Lessons learned during the construction of the museum are proving valuable during its expansion. “A lot of the engineering that made our building waterproof and flood-proof — those are two successes,” Eccleston said.
But Crystal Bridges Museum also emphasized from the start its natural surroundings, building 5 miles of sculpture and walking trails. Bigelow said that of the 10 million visitors the museum has hosted since its opening in 2011, 5 million of those have been to the grounds. Eccleston said maintaining that natural beauty was paramount.
“People come to the museum today, and they’re like, ‘These grounds have been here forever. It looks like you just fit this building in like a glove.’ Trust me, that takes a lot of work to do that,” Eccleston said. “So we’ve carried those same notes and said, ‘Hey, the day we open this building, it’s going to look like it’s been here forever.’”
That means that protecting the stream that flows through the property, the trees and the landscape “are some of the big things we’ve learned,” he said.
Unsurprisingly, supply chain issues present another challenge. “Everybody wants concrete,” Eccleston said. “And basically there is one concrete material supplier, so you are in a queue to schedule that.
“And then glass has gone up 40% in the last year. It’s hard to find. We have specialty glass.”
“It’s not only cost of increase; just trying to get those materials here has been a challenge. But we are starting to see that loosen up,” he said.
The expansion will increase gallery space at the museum by 65%, including 13,000 SF for a new temporary gallery, Bigelow said. And where now only 3,000 SF of the museum is dedicated to learning and engagement, the expansion will add another 13,000 SF.

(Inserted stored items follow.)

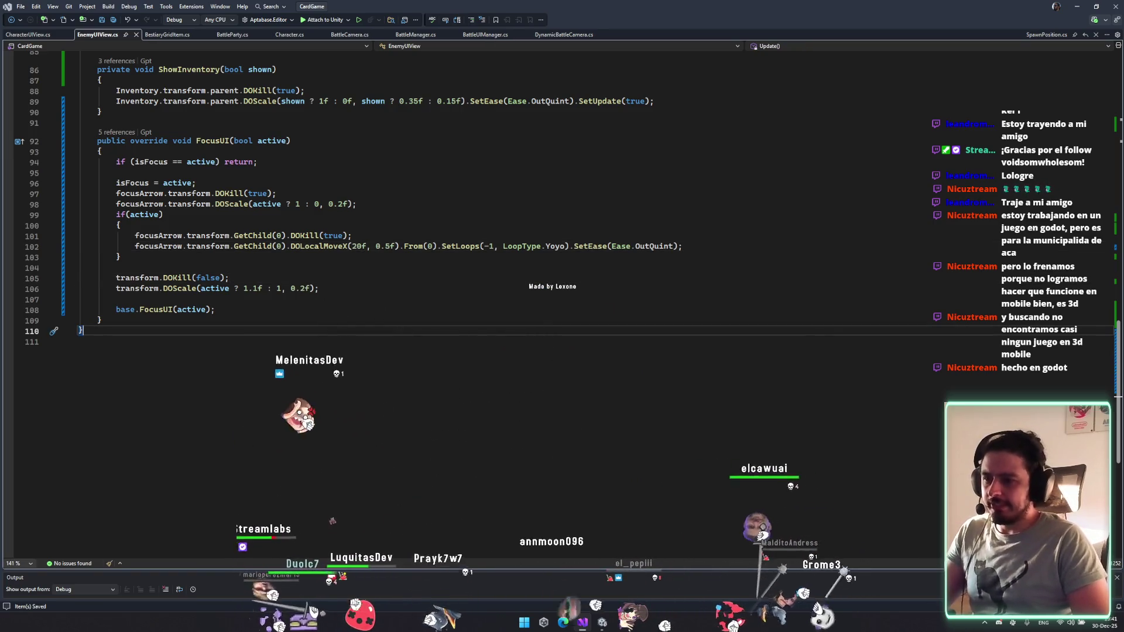
left_click(603, 623)
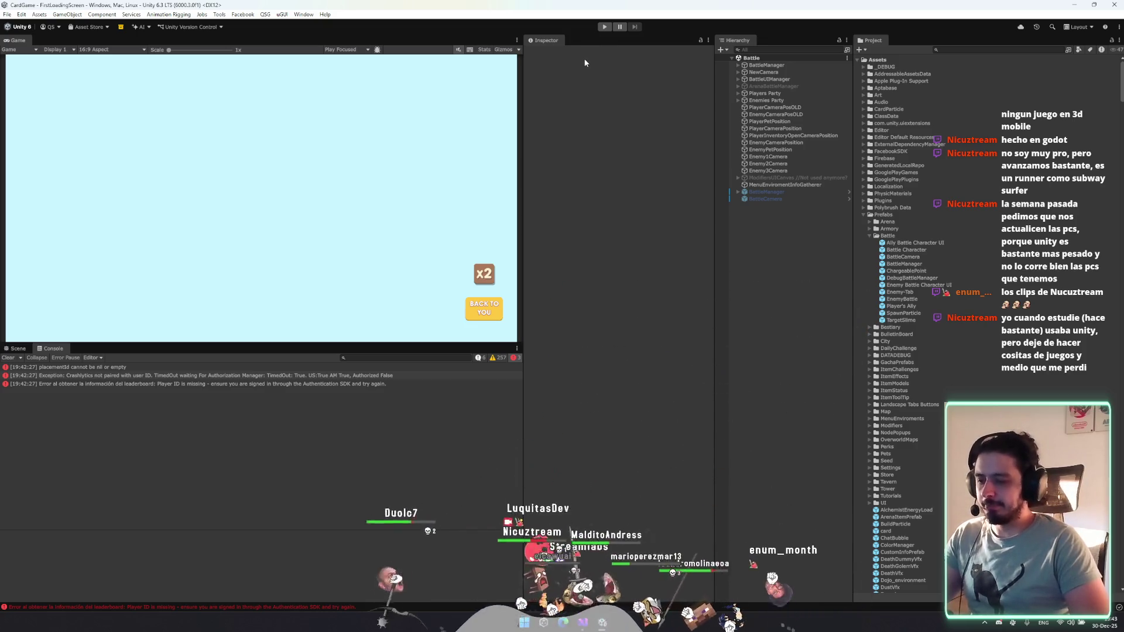
Enter Play mode, start a new game, and continue from the city to the LADRÓN versus OOGLY selection.
key("ctrl+p")
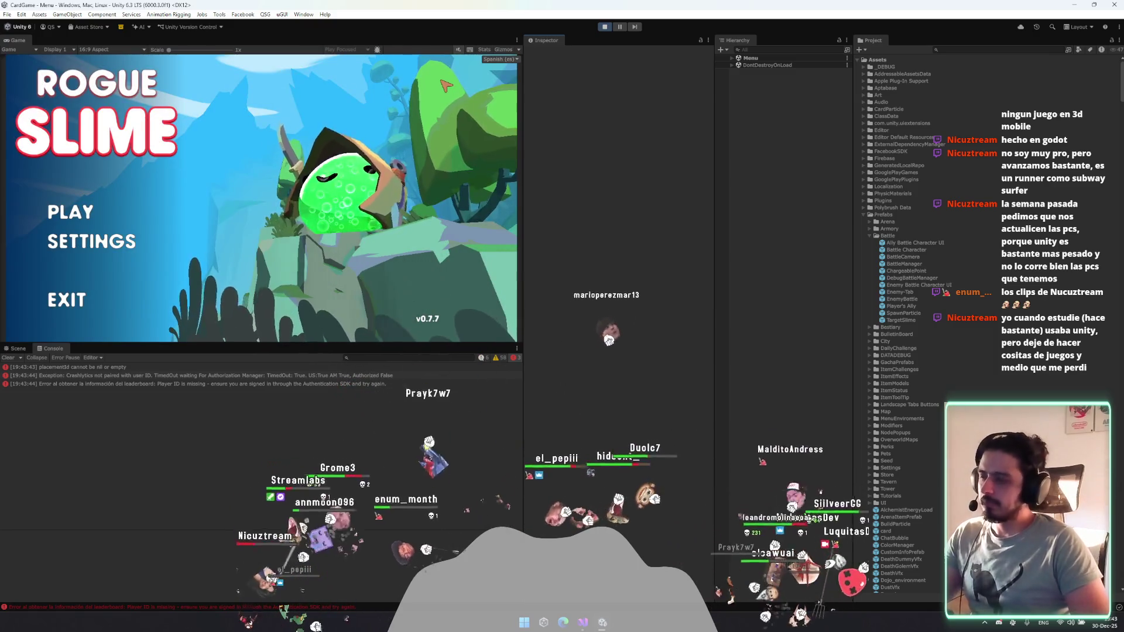
left_click(73, 222)
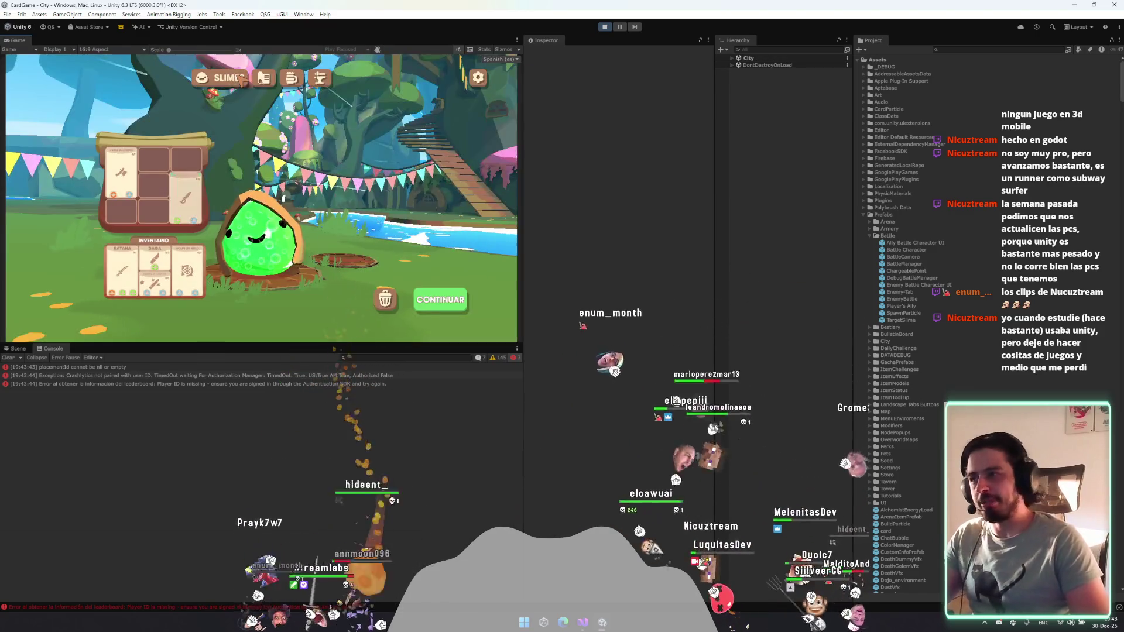
left_click(440, 300)
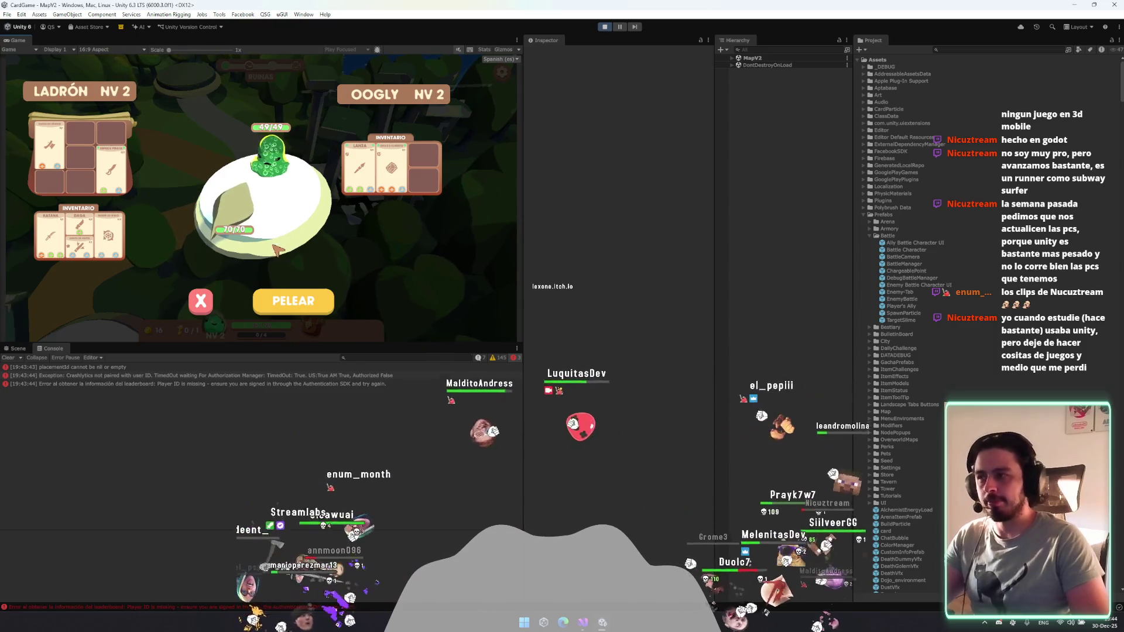
left_click(294, 301)
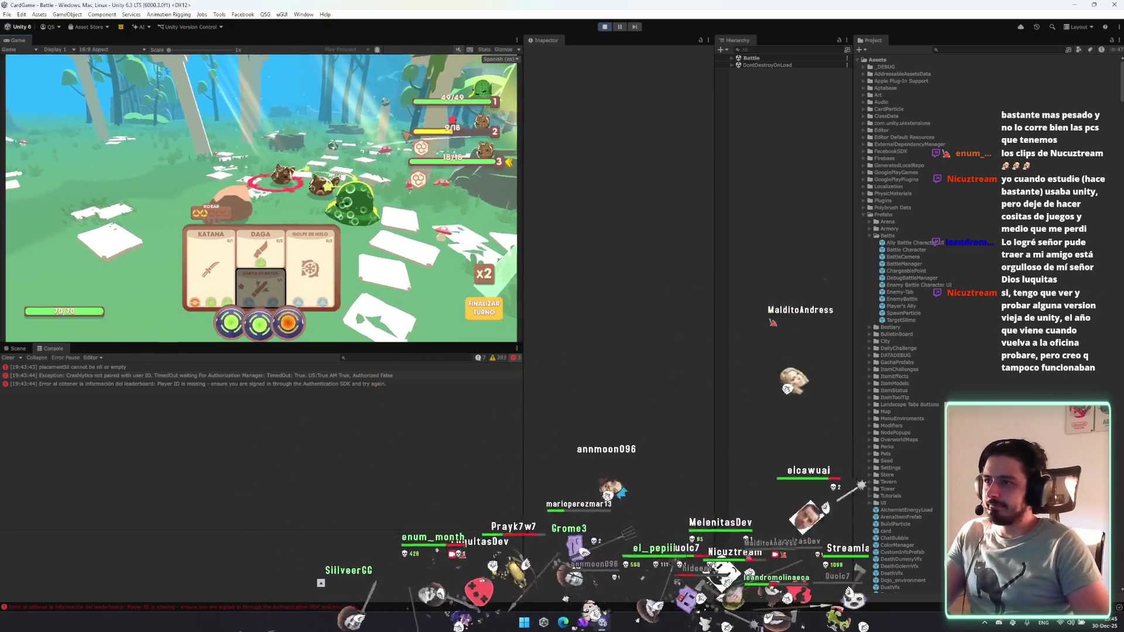
Play several battle turns against the enemies using the katana and daga cards.
mouse_move(455, 125)
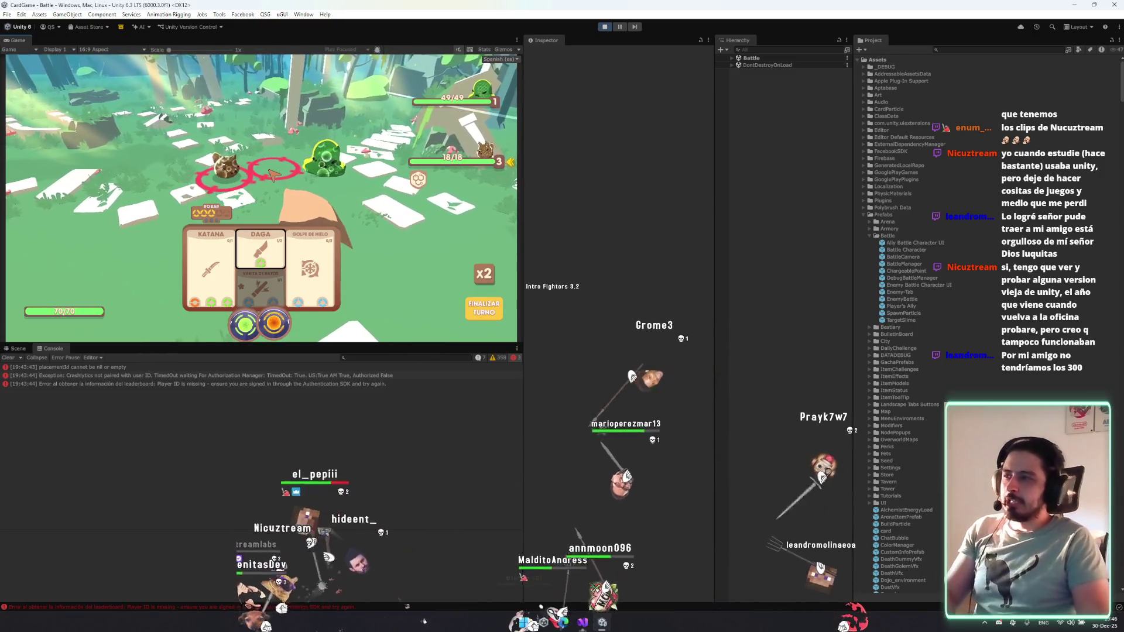
Find and expand BattleUIManager in the Battle scene Hierarchy.
left_click(732, 58)
type("ama")
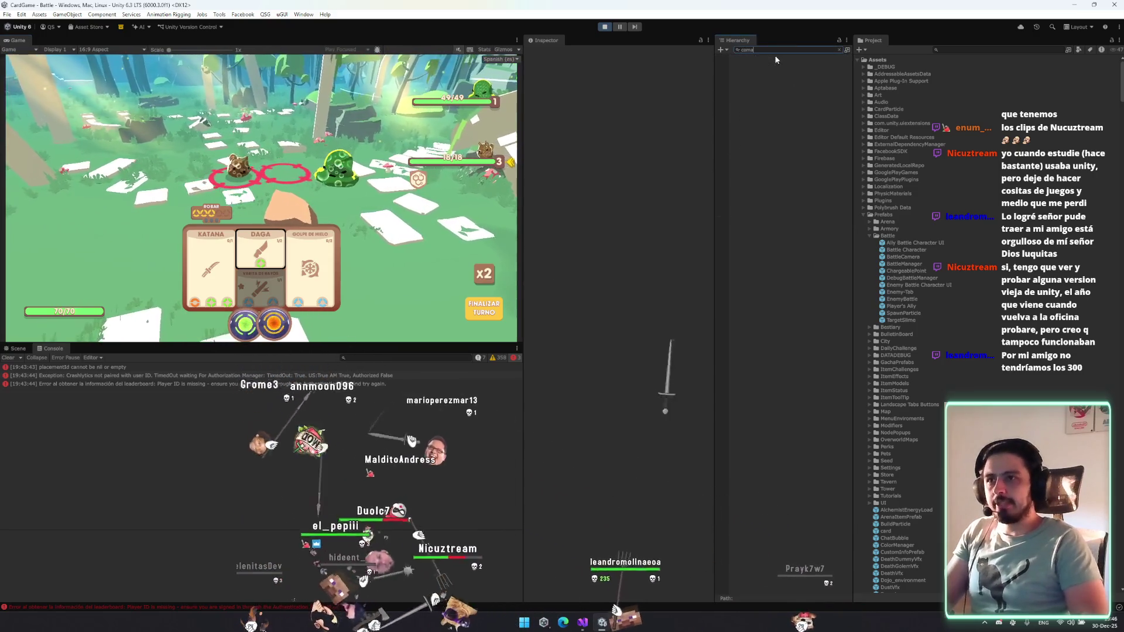
key("BackSpace")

The expansion will also allow the museum to double the number of students it accommodates on school field trips from 50,000 per year to 100,000.
“One of our objectives is to really highlight the fact that the museum is a welcoming-all space,” Bigelow said.
The Best of the Best
When asked whether he was able to find enough employees with the right skills to work on the complex expansion of Crystal Bridges Museum of American Art in Bentonville, Scott Eccleston said:
“We believe in picking a contractor that we’re going to hold accountable to find the very best subcontractors.”
Eccleston is president of campus planning and facility management at Art & Wellness Enterprises of Bentonville, a professional services company that supports nonprofits founded by Crystal Bridges’ founder, Walmart heiress Alice Walton. AWE facilitates all the construction at the museum and at the Momentary, the museum’s 63,000-SF satellite space in Bentonville, which is dedicated to contemporary art.
“Flintco, who we are using for our expansion, knows what it takes to pour world-class concrete, to take a Gold Medal award-winning architect’s design and see it through, and there is zero opportunity for sloppiness or just work that doesn’t meet the standards that Crystal Bridges requires,” Eccleston said. “There’s such little tolerance in our building that it really takes the best of the best of the subcontractors.
“And one of the ways that we’ve ensured that we have the best is we sign them up early. We made them a partner in the design, not in the construction, in the design phase. And that led us to having them on board during construction.”
In mentioning the “gold medal award-winning architect,” Eccleston was referring to Moshe Safdie, winner in 2015 of the AIA Gold Medal from the American Institute of Architects, the institute’s highest honor. Safdie designed Crystal Bridges and Safdie Architects is designing the 100,000-SF expansion of the original 200,000-SF building.
During this current phase of construction, the excavation, about 60 workers are on the museum campus. “That will ramp up to about 350 during the concrete work, and when we move inside with the envelope that will increase up to 500,” Eccleston said.